# Source document
>>>
Q: How do you see Virtual Private Cloud addressing customer needs?
A: We feel that our Virtual Private Cloud gives an optimal balance between flexibility, performance and cost for SMEs. It can also be used effectively when combined with a private cloud infrastructure to add an additional scalability on a non-disposable basis.
One of the core issues which we see with our customers when looking to migrate legacy infrastructure include a cloud environment is the lack of knowledge on how best to prepare the infrastructure to understand what level of resources are required for the cloud provider.
With regards to auditing and managing the migration process itself, we collaborate with our strategic partner Digital Craftsmen who enable customers to migrate and operate in the cloud with ease.
Q: In looking to shake-up the market, what support can you offer customers that they may not get elsewhere?
A: At heart, Coreix is a Managed Services provider, in the past ten years we have excelled at offering managed dedicated servers for mission critical projects. We’ve continued this level of service with our private cloud solutions and are now looking to bring this to the public cloud. We know that for most businesses every cloud instance matters, we make sure they stay up at an infrastructure level so you don’t have to code around disposable infrastructure.
Technical expertise and support you can rely on 24x7x365
Coreix has been providing managed services for over 10 years.
This experience allows us to have best in class support for our cloud support as standard.
Backup and recovery as standard
We automatically backup client data on a daily basis as standard, and we can offer advanced backup retention and services. If the worst does happen, we’ll manage the restoration process.
High Availability
At Coreix, we offer automatic failover in case of host failure to ensure that your business does not offer a moment of downtime should the worst happen.
Dedicated Account Manager
As an extension to your business, your dedicated account manager will listen to your needs and develop a solution which matches your business objectives.
Cost effective
Our Virtual Private Cloud enables you as a customer to be safe in the knowledge that there are no single points of failure and there is a low set up cost helping you to focus on what matters most.
Q: How does Virtual Private Cloud differ from traditional public cloud?
A: Virtual Private Cloud differs from traditional public clouds in the following ways:
High Availability as standard including:
Q: What is the pricing based on?
<<<
Items in a dataset
>>>
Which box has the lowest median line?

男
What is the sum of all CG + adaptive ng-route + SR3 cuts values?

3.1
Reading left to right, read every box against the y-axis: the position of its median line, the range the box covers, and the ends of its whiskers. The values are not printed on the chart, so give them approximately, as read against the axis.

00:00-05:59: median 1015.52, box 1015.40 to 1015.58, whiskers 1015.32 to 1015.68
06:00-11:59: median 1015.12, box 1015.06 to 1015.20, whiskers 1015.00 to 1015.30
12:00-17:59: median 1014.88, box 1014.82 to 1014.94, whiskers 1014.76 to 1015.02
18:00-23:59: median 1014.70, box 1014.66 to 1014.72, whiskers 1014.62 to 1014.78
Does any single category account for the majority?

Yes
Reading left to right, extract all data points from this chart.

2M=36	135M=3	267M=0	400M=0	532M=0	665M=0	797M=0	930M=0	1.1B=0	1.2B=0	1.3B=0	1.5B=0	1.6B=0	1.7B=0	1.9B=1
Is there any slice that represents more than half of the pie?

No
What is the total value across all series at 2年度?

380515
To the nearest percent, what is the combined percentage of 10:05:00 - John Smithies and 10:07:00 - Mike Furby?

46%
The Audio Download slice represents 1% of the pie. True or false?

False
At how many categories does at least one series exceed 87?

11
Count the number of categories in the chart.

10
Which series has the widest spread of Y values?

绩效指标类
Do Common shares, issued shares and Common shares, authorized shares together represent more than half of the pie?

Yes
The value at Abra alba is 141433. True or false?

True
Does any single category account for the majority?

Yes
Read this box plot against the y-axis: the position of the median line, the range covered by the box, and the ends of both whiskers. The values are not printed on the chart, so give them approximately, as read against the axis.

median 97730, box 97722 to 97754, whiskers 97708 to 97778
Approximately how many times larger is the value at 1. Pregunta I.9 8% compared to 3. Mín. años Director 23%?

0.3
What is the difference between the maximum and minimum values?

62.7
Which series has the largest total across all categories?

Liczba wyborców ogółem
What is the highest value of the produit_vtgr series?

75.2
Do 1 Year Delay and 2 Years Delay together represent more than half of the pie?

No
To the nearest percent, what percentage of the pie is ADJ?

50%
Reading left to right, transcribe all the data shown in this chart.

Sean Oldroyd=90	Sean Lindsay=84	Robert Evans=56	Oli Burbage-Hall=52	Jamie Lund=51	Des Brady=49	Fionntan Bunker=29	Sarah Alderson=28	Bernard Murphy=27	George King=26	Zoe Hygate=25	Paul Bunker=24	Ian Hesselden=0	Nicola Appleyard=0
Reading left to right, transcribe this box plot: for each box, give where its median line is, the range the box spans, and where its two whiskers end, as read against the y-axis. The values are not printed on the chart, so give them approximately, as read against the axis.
<<<
# Activities
(a) Reproduce the passage of the Coreix interview between "A: We feel that" and "cloud with ease.", inclusive.
(b) Does the Coreix interview agree with each statement? (i) Coreix has offered managed services for more than ten years. (ii) Client data is backed up once a week as standard. (iii) Coreix manages the migration process without any partner. Answer yes or no for each, quoting the words of the interview that decide it.
The entries come from a separate source, not from the Coreix interview.

# Responses per task
(a)
A: We feel that our Virtual Private Cloud gives an optimal balance between flexibility, performance and cost for SMEs. It can also be used effectively when combined with a private cloud infrastructure to add an additional scalability on a non-disposable basis.
One of the core issues which we see with our customers when looking to migrate legacy infrastructure include a cloud environment is the lack of knowledge on how best to prepare the infrastructure to understand what level of resources are required for the cloud provider.
With regards to auditing and managing the migration process itself, we collaborate with our strategic partner Digital Craftsmen who enable customers to migrate and operate in the cloud with ease.

(b)
(i) Yes: "Coreix has been providing managed services for over 10 years."
(ii) No: "We automatically backup client data on a daily basis as standard"
(iii) No: "we collaborate with our strategic partner Digital Craftsmen"